Kenneth Bennett Lane, heldentenor & opera composer from www.WagnerOpera.com

CHRISTMAS CAROLS are in a sense enjoyable for their melodies, their sense of hope for the future, their warmth of expression, their "sympatico" "gemuetlichkeit" aura, and their familiarity, good if well-performed and scorned if poorly performed or too often performed. Nowadays, there's music and entertainment everywhere, available in so many formats and venues that one is not starved for lack of options. Records, audio and video, complement the options, often in far better performance standards than current live performers and productions. Live performance is often more memorable and interactive, certainly more than "canned" performances.
Kenneth Bennett Lane, Wagnerian heldentenor & director, the Richard Wagner Music Drama Institrute.
Website: WagnerOpera.com

Dec. 09 2010 04:45 PM
Sandi Leibowitz from NYC

Also check out the New York Christmas Revels, a celebration of the winter solstice in Bavaria, at the Museo del Barrio, on Dec. 10- 12. (See web site www.nyrevels.org for more info.)

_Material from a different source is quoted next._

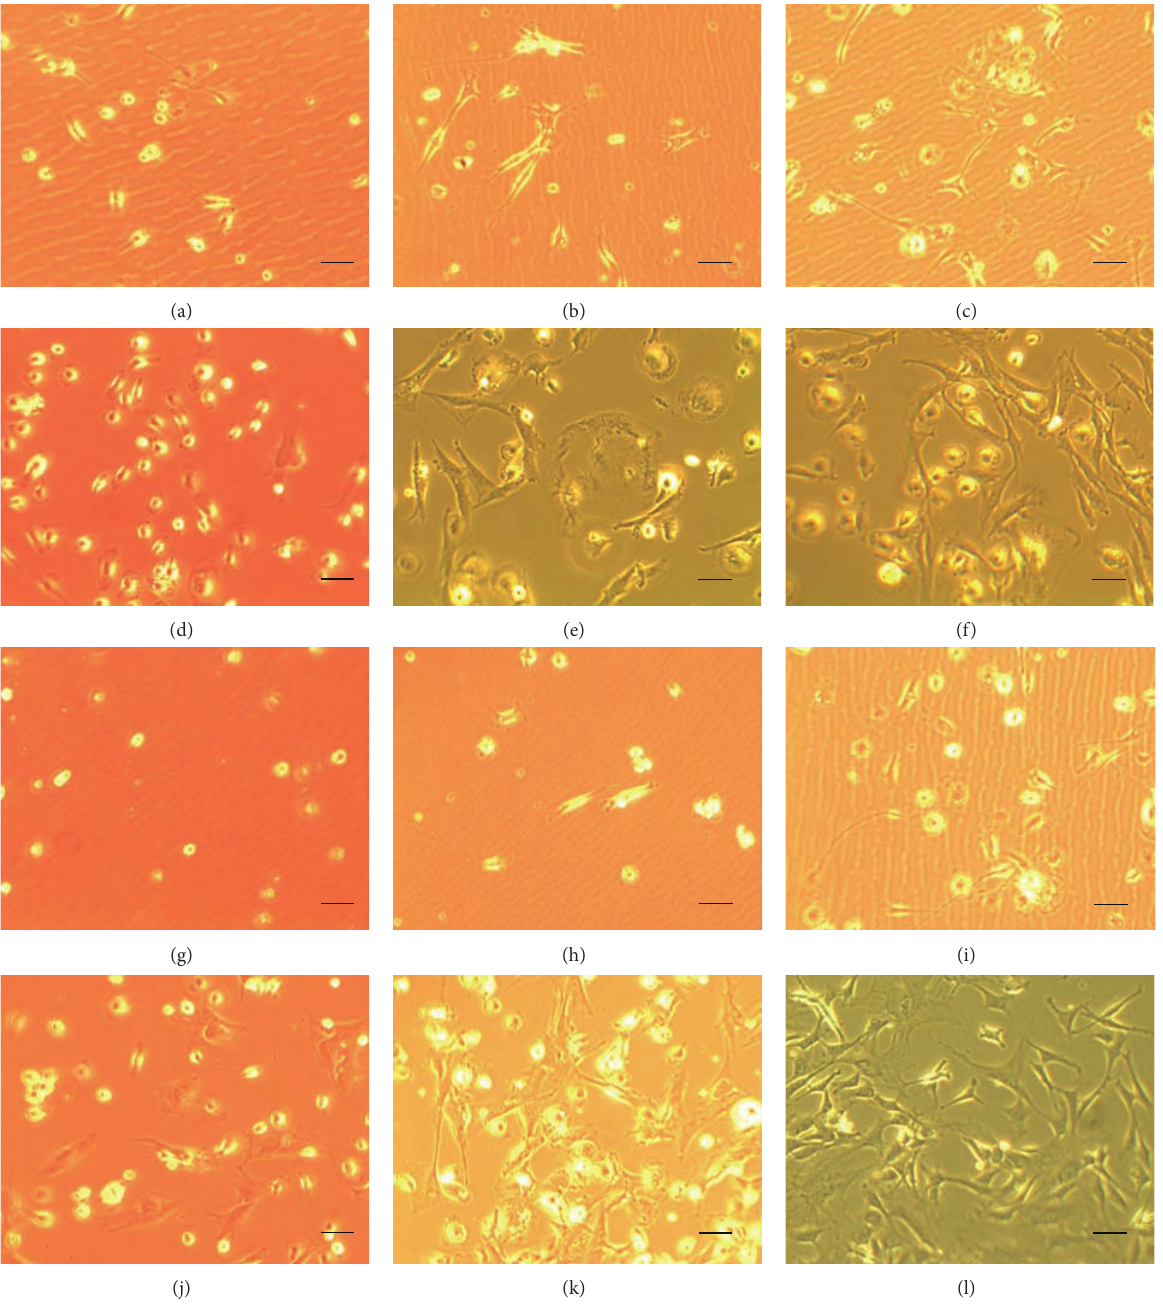
Figure 3: Morphology of mesenchymal cells in the experimental groups after observation for 72 hours. group 1: (a) 24 hours, (b) 48 hours, and (c) 72 hours; group 2: (d) 24 hours, (e) 48 hours, (f) and 72 hours; group 3: (g) 24 hours, (h) 48 hours, and (i) 72 hours; group 4: (j) 24 hours, (k) 48 hours, and (l) 72 hours. Scale: 100 𝜇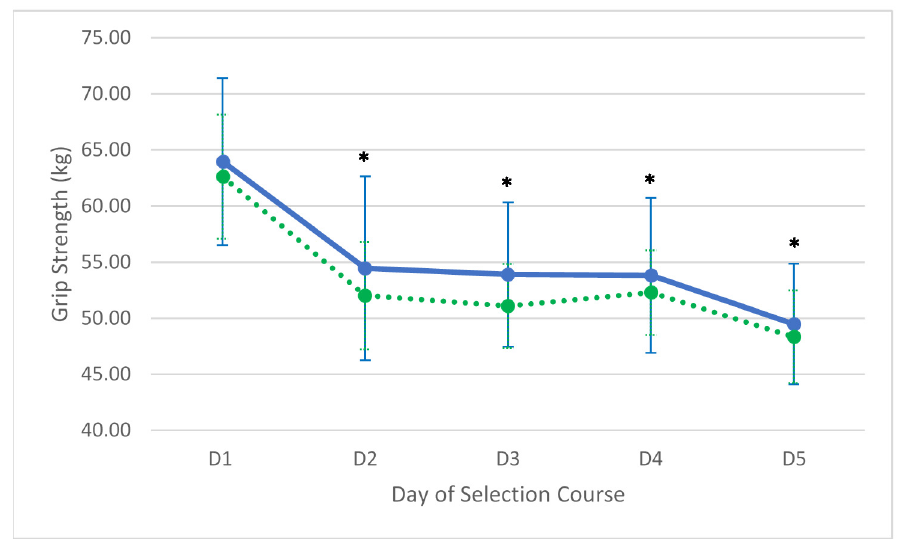
Figure 2. Average changes (±SD) in grip strength over the five days. The solid line is the right hand and the dotted line is the left hand. * = Significantly less than day one ( p < 0.05).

This performance includes choral singing of carols like "Silent Night," "O Tannenbaum" and Praetorius's "Lo How a Rose E'er Blooming, with folk music and classical pieces such as a 16thc. "Resonet in Laudibus", 17thc. "Winum schenk Ein," Schutz's "Dank Sagen Wir Alle Gott," and an arrangement of Schumann's "Sylvesterlied" for women and violin. This fully costumed spectacle includes dance, drama, and a beautiful set. Revels has its own traditions, so while it explores a different culture every year, it also includes some anomalous favorites (for ex., a mummer's play and Morris dancing--including the mysterious "Abbot's Bromley").

I'm proud to be in it--but I was a devoted audience member for years before I decided to audition.

Dec. 02 2010 06:17 PM
Michael Meltzer

Your Musica Sacra description, "lean and mean," can give a really wrong impression. Musica Sacra is a rich-sounding crackerjack medium-sized chorus that can turn on a dime. Kent Tritle always gets the maximum out of any group, and with this one, the sky is the limit. They will knock your socks off.